A rare nonprofit fine dining restaurant will open in D.C.
A pioneering "nonprofit fine dining restaurant" M. Frances is opening near Union Market this spring from The LEE Initiative.
Why it matters: Think tanks and tasting menus rarely coexist — the founders are touting the restaurant as "the first of its kind in America" — and the place has lofty goals to create solutions for the many issues independent restaurants face.
Catch up fast: Kentucky-based celebrity chef Edward Lee (who's also behind D.C.'s Succotash) and industry veteran Lindsey Ofcacek co-founded The LEE [Let's Empower Employment] Initiative in 2017 with the goal of creating programs to make the hospitality industry more diverse, equitable, sustainable, and compassionate.
- The organization evolved amid the pandemic and racial justice protests, distributing over 2 million meals to industry relief centers and donating $3 million in grants to Black-owned food businesses with the help of the Black Kitchen Initiative.
Zoom in: LEE's mentorship program for women in food and spirits — which includes six months of training and funded externships — inspired the idea for M. Frances.
- "If the mentorship program is like undergrad, what if we did a high-level graduate program?" Lee tells Axios. "A full-blown restaurant where [students] can hone their careers in a real-life setting."
- The name nods to mid-century American food writer M.F.K. Fisher. "She created the luxury in a time [WWII] that was very difficult to do so," says Ofcacek. "Luxury can be responsible and you can still be a part of your community."
How it works: The intimate restaurant and cocktail bar aims to recruit top chefs — locally and nationally — to run a yearlong residency program for up-and-coming talents. The collective will create local, seasonal tasting menus throughout the year.
- Price is TBD, but Ofcacek says, "We're tapping out at $175. We want to be fine dining, not super luxury."
Zoom out: M. Frances is designed to be a live experiment and think tank.
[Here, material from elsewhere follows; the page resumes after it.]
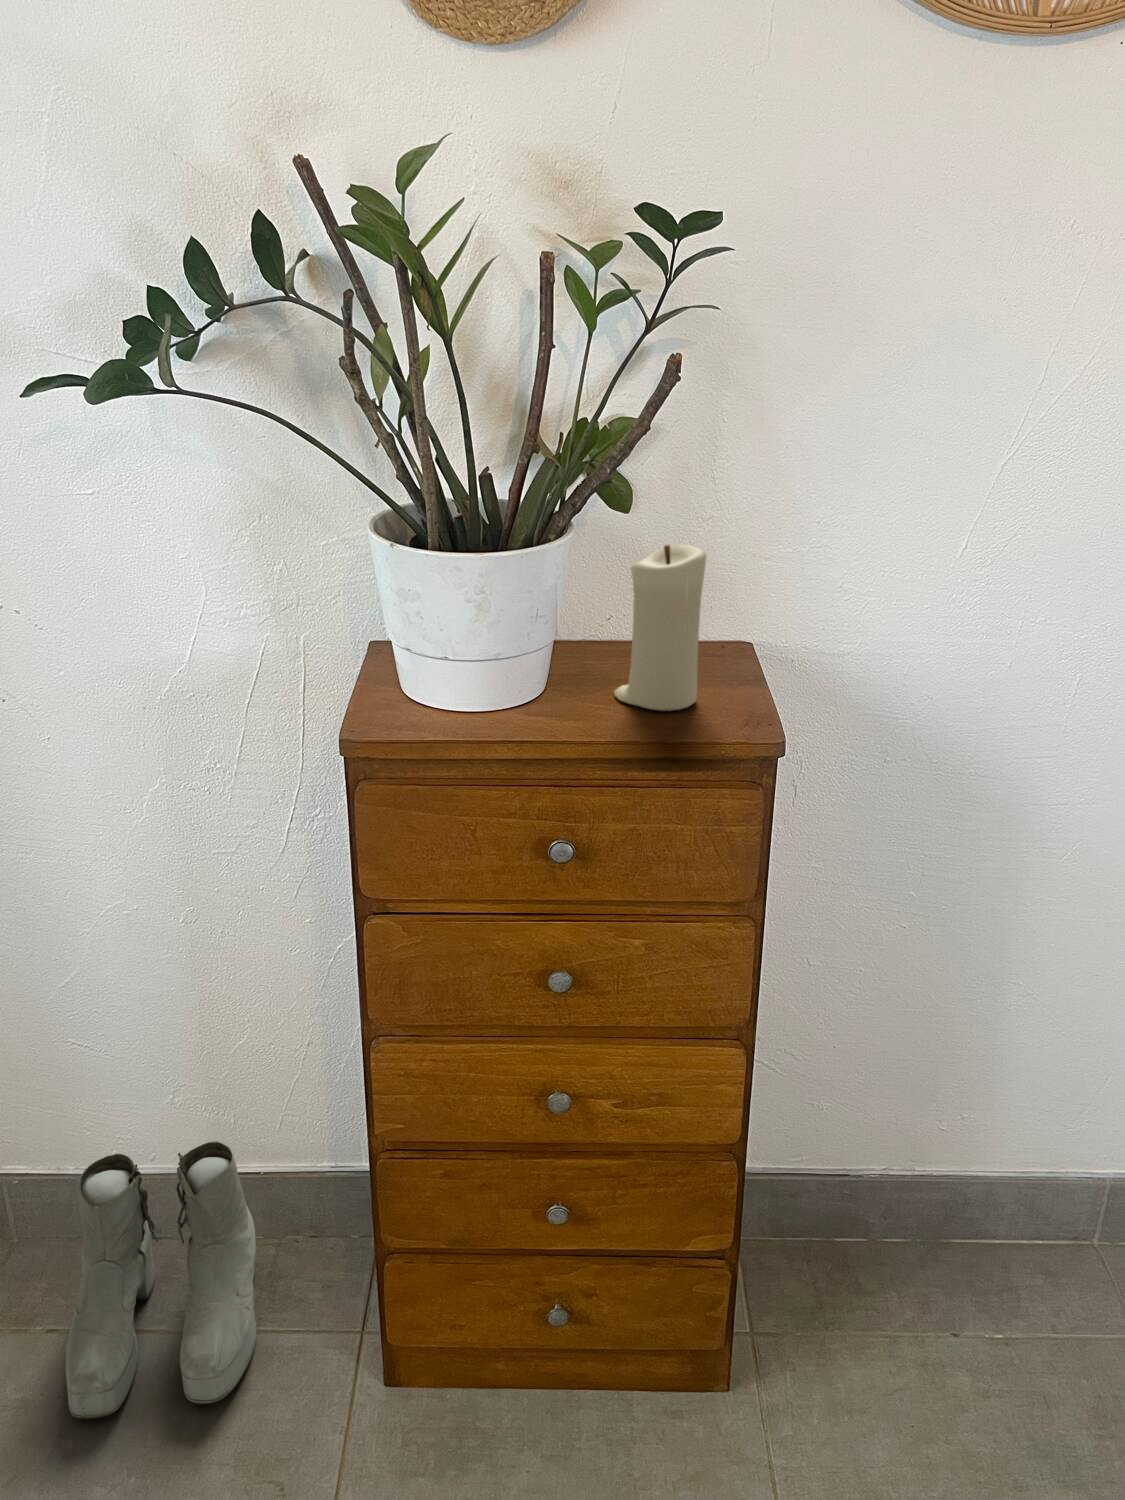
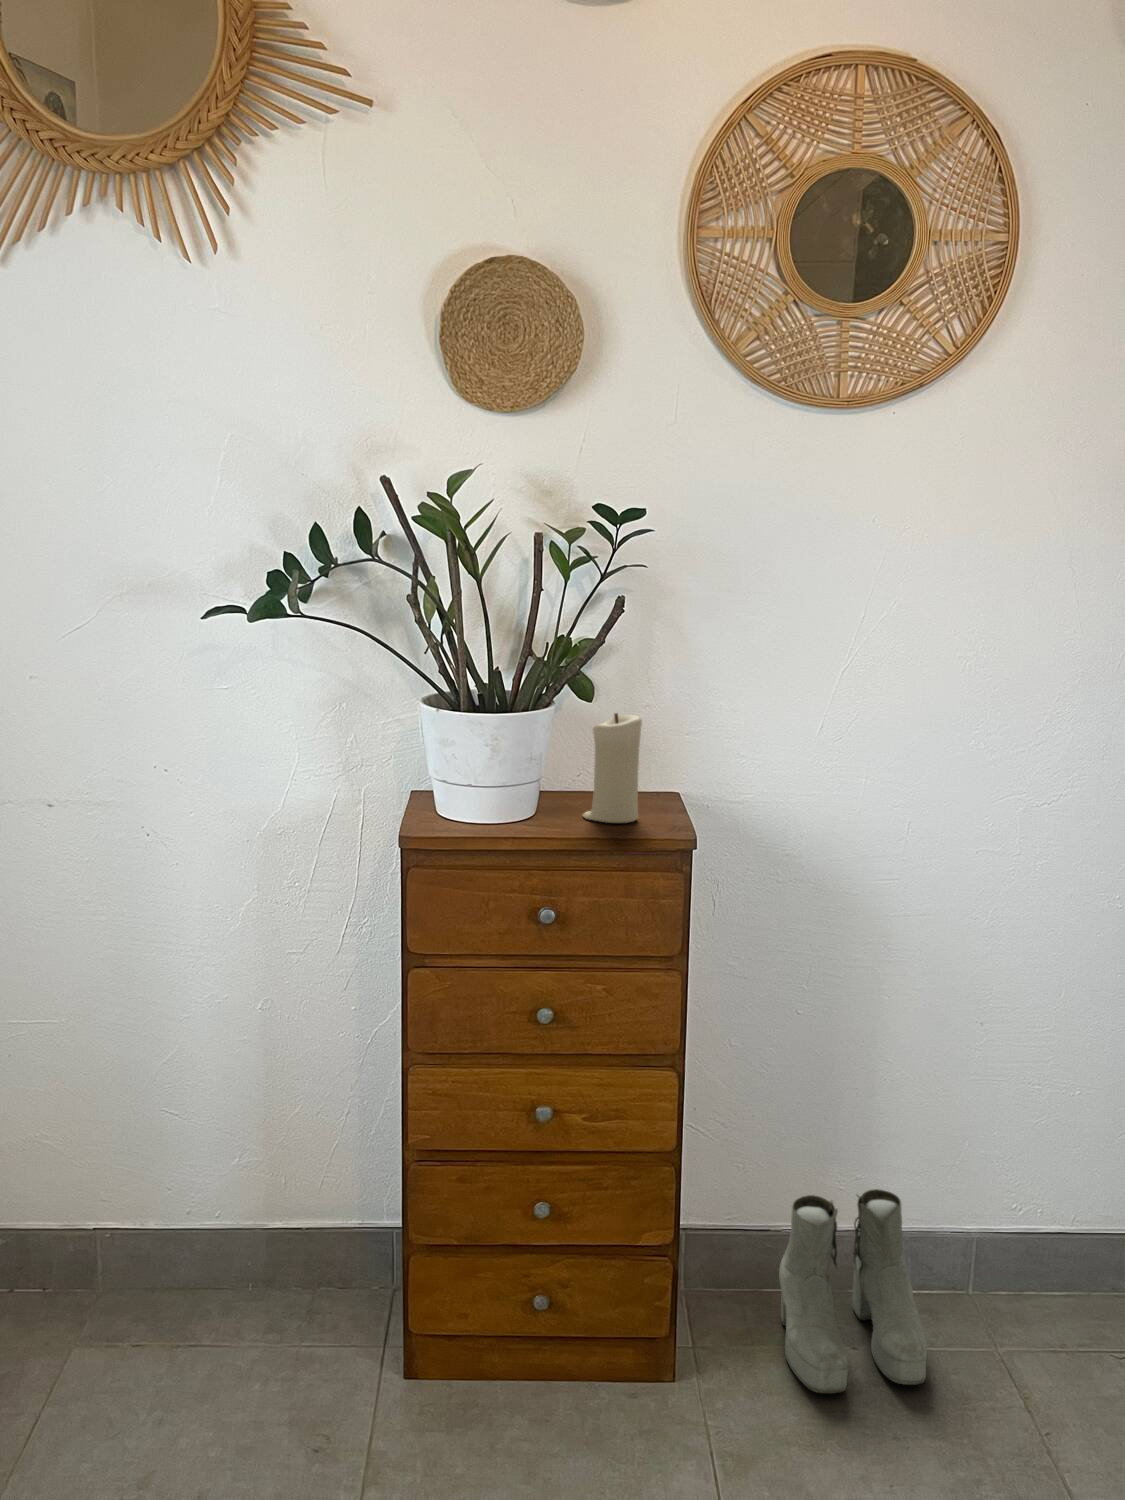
boots: present [66,1141,257,1419] -> present [779,1189,927,1394]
The nonprofit is teaming up with schools and big-name sponsors like Chase Sapphire and OpenTable to test best business and employment practices, from fair wage modeling to environmental sustainability.
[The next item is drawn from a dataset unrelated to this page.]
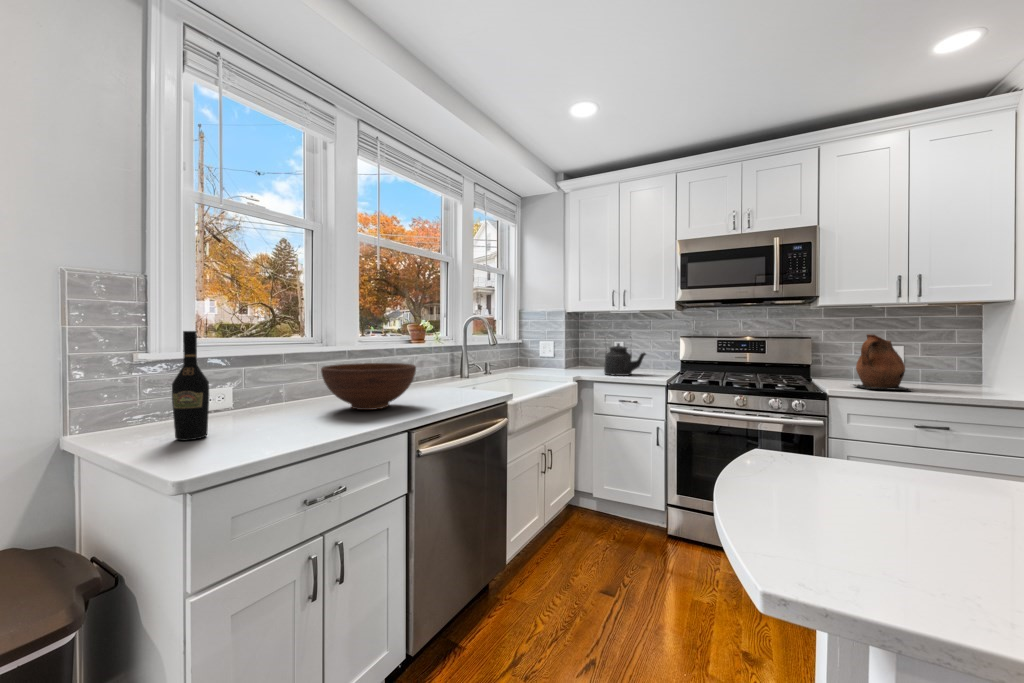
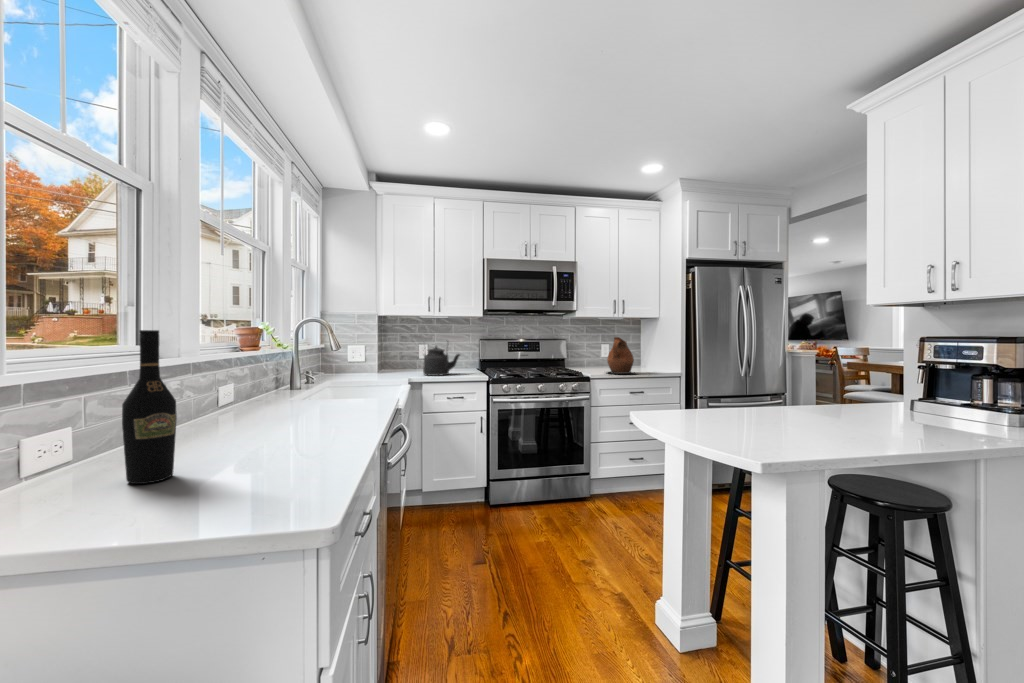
fruit bowl: present [321,363,416,410] -> none [226,370,343,425]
All the findings — successes and failures — will be published in a public forum, with comparative research for different business sizes.
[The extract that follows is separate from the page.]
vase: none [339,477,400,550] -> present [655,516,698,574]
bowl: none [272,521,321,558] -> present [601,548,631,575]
- "It's creating a transparent roadmap for what it looks like," Ofcacek tells Axios.
Context: Nonprofit restaurants (mostly casual) exist across the country. Take celebrity-backed operations like Bon Jovi's JBJ Soul Kitchen, which allows customers to volunteer instead of paying for a meal, or startups like Denver's SAME [So All May Eat] Café, where guests can donate money or produce for their food.
The bottom line: The founders want M. Frances to feel like a special night out.
- "We researched every nonprofit restaurant in the country, and went to quite a few," Lee tells Axios. "Many are driven by their mission first. Our main focus is to be a great restaurant. If you didn't know it was a nonprofit, you'd still come back because the food was so good."